According to the essay on the AI skills gap, by when will top models outperform most human experts across a wide range of domains?

■ Document passage

┄┄┄┄┄┄

The AI skills gap is widening. But you still have time.
There’s a pattern I keep seeing, and it’s accelerating. On one side, professionals who are gaining momentum every month: experimenting, building, compounding their edge. On the other, those who are still waiting: for a better tool, clearer guidance, the right moment to start.
The gap is widening fast.
Not long ago, I received a message from someone who had attended one of my events. It started with: “I didn’t enjoy yesterday much…” and continued: “If the goal was to make me feel like a prehistoric frog, mission accomplished. I enjoy your talks, but saying you’d fire 80% of managers and that everyone needs at least 1 of 5 skills feels like brutal pressure.”
That hit me, because that wasn’t my intention. But then I realised: the message itself confirms exactly what I’d been talking about. A lot of people genuinely don’t see how serious the situation is. And if having one out of five skills feels like brutal pressure? That says everything.
As one of my colleagues put it:
“The scissors keep opening wider and wider. Every day I see people who are at the beginning of the AI skills spectrum and are absolutely lost. Those on the right are gaining enormous speed.”
Why so many people still aren’t moving
They’re staying in familiar routines. Not investing time in their development. Not getting serious about AI tools. Waiting for the version that does everything on its own.
And yet, most of them don’t realise how fast things are actually moving, not out of laziness, but because exponential change is genuinely hard for the human brain to grasp.
Julian Schrittwieser described it well: people notice that AI can already write code and design websites, but still makes mistakes or goes off track. And somehow they conclude that AI will never perform these tasks at human level.
That’s the trap. Top models will be capable of working autonomously for up to 8 hours a day by mid-next year. And by the end of 2027, they will outperform most human experts across a wide range of domains.
This isn’t dystopian fiction. It’s a plausible trajectory, and one worth preparing for now.

┄┄┄┄┄┄

[Extracted page text data]
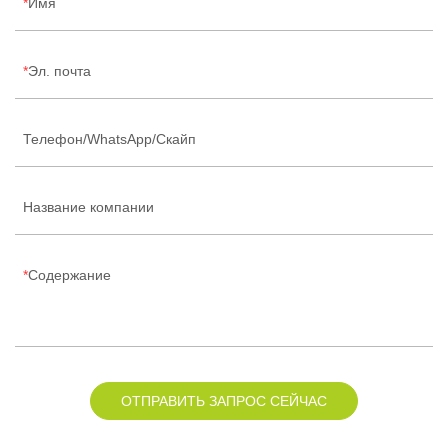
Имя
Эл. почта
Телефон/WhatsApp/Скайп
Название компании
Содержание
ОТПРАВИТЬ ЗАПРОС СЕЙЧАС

┄┄┄┄┄┄

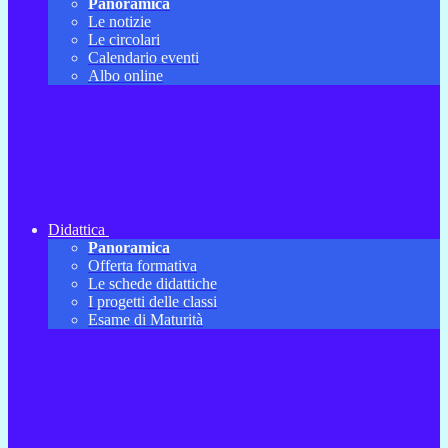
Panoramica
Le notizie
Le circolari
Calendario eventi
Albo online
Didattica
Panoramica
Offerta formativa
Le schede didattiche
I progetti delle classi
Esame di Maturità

┄┄┄┄┄┄

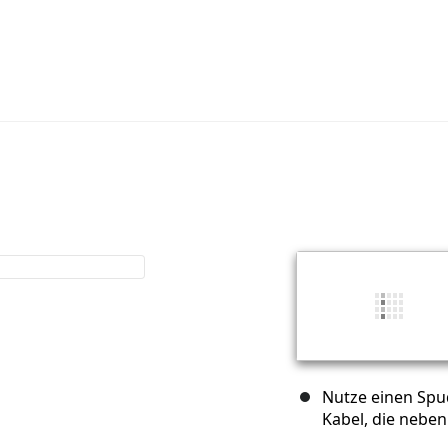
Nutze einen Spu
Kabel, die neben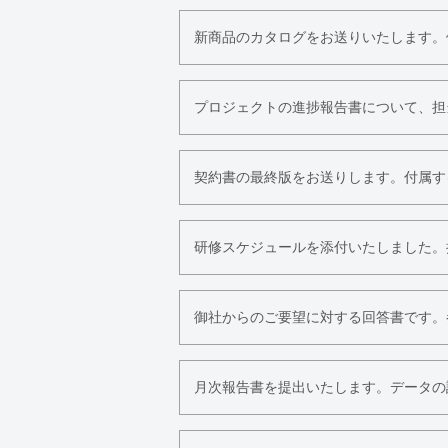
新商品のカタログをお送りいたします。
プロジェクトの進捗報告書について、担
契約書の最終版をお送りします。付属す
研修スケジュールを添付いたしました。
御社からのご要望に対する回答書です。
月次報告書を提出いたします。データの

┄┄┄┄┄┄

■ Written answer
By the end of 2027.